What do Darmstadt have to do to get something out of this match against Bayern?
I can barely dare to think we could take something from this game, but we can only try. They basically have to go out there just as they did in the two previous matches in Munich. Stay compact, shift well, double up, compress the space, fight, and hope Bayern are a little lax when it comes to taking their chances. It sounds pretty bleak, I know. But we shouldn’t forget how far the Lillies have come in a short amount of time. Just before Christmas 2012, we were on the end of a rather sobering 3-0 defeat to Preußen Munster and spent the winter break at the foot of the 3rd division. SVD marched so unexpectedly and quickly through the leagues that we can only focus on the collective and on the battle. The squad simply doesn’t offer any more than that, and so as fans we completely accept that too.
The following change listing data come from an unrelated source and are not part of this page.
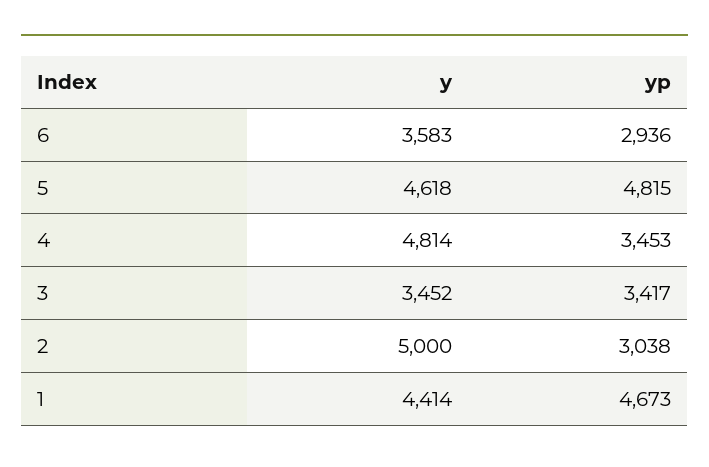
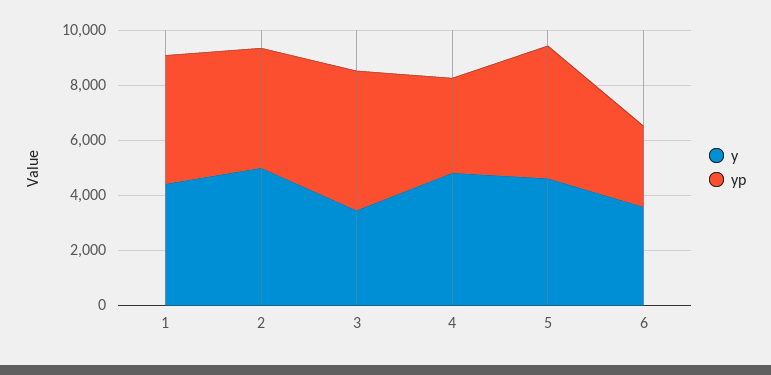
  {
    "y": {
      "6": 3583,
      "5": 4618,
      "4": 4814,
      "3": 3452,
      "2": 5000,
      "1": 4414
    },
    "yp": {
      "6": 2936,
      "5": 4815,
      "4": 3453,
-     "3": 3417,
+     "3": 5000,
-     "2": 3038,
+     "2": 4500,
      "1": 4673
    }
  }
What the Lillies represented for such a long time is a little bit similar to your “Mia San Mia”. That special We Feeling, that feeling of being the underdog, should spur the Lillies on once again.
How do you see the game going?
I’ll stick to my guns. Bayern will dominate the game and win 3-1.
You can choose any FCB player to have for the Lillies. Who suits Darmstadt’s football the most, and why?
Arturo Vidal of course. He bombs forward and would fit in perfectly here, with his physique and his bite. If he could sort out his proneness to injury and bring with him a bit of Robert Lewandowski’s goal-scoring prowess, that’d be like winning the lottery.